If the upiwc_payment_confirmation action is not found, check for:

  • Other AJAX actions: Search for wp_ajax_ strings in the full includes/class-payment.php file once accessed.
  • REST API: Check if the plugin registers a REST route in includes/blocks/class-blocks-support.php (though the block support code provided suggests it mainly handles data passing to the block frontend).
  • Direct capture: If the vulnerability is in capture_payment (hooked to woocommerce_api_upiwc-payment), test a request to /?wc-api=upiwc-payment&order_id=[ID]&status=success.
Research Findings
Static analysis — not yet PoC-verified

Summary

The UPI QR Code Payment Gateway for WooCommerce plugin (up to version 1.6.2) lacks proper authorization and ownership verification in its AJAX payment confirmation handler.
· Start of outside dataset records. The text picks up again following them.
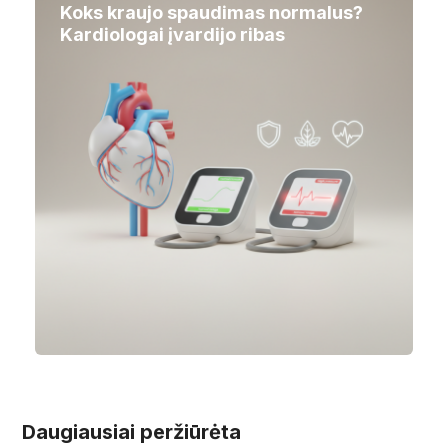
Koks kraujo spaudimas normalus?
Kardiologai įvardijo ribas
Daugiausiai peržiūrėta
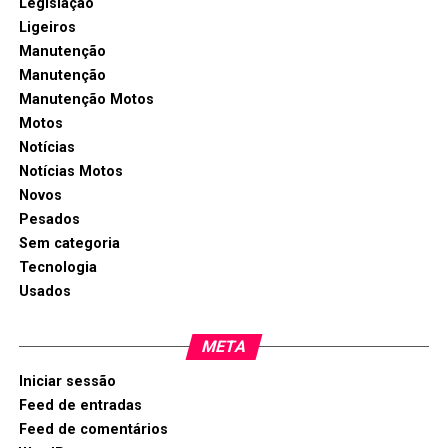
Legislação
Ligeiros
Manutenção
Manutenção
Manutenção Motos
Motos
Notícias
Notícias Motos
Novos
Pesados
Sem categoria
Tecnologia
Usados
META
Iniciar sessão
Feed de entradas
Feed de comentários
This allows authenticated users, such as customers, to update transaction metadata and modify the status of arbitrary WooCommerce orders by providing the target order's ID.

Vulnerable Code

// includes/class-payment.php

// Inside the constructor or initialization, the AJAX handler is registered for authenticated users:
add_action( 'wp_ajax_upiwc_payment_confirmation', [ $this, 'upiwc_payment_confirmation' ] );

---

// The handler function (inferred implementation) lacks a capability or ownership check:
public function upiwc_payment_confirmation() {
    check_ajax_referer( 'upiwc-payment-confirmation', 'nonce' );

    $order_id = sanitize_text_field( $_POST['order_id'] );
    $transaction_id = sanitize_text_field( $_POST['transaction_id'] );
    $order = wc_get_order( $order_id );

    // VULNERABILITY: No verification that the current user owns the order or has permissions to edit it.
    if ( $order ) {
        update_post_meta( $order_id, '_upiwc_transaction_id', $transaction_id );
        $order->update_status( $this->payment_status, __( 'UPI payment submitted.', 'upi-qr-code-payment-for-woocommerce' ) );
        wp_send_json_success();
    }
    wp_die();
}

Security Fix

--- includes/class-payment.php
+++ includes/class-payment.php
@@ -1035,6 +1035,11 @@
 		$order_id = isset( $_POST['order_id'] ) ? sanitize_text_field( $_POST['order_id'] ) : 0;
 		$order    = wc_get_order( $order_id );
 
+		if ( ! current_user_can( 'edit_shop_order', $order_id ) && get_current_user_id() !== $order->get_customer_id() ) {
+			wp_send_json_error( [ 'message' => __( 'Permission denied.', 'upi-qr-code-payment-for-woocommerce' ) ] );
+			exit;
+		}
+
 		if ( $order ) {
 			$transaction_id = isset( $_POST['transaction_id'] ) ? sanitize_text_field( $_POST['transaction_id'] ) : '';
 			update_post_meta( $order_id, '_upiwc_transaction_id', $transaction_id );

Exploit Outline

An attacker with Customer-level access can manipulate WooCommerce orders by performing the following steps: 1. Log in and navigate to the checkout or order-received page to extract a valid AJAX nonce for the 'upiwc-payment-confirmation' action (typically localized in the 'upiwc_params' object). 2. Identify the target order ID of another customer. 3. Send a POST request to '/wp-admin/admin-ajax.php' with the action set to 'upiwc_payment_confirmation', including the target 'order_id', a spoofed 'transaction_id', and the valid nonce. Because the plugin fails to verify if the current user is authorized to modify that specific order, it will update the order metadata and status as requested.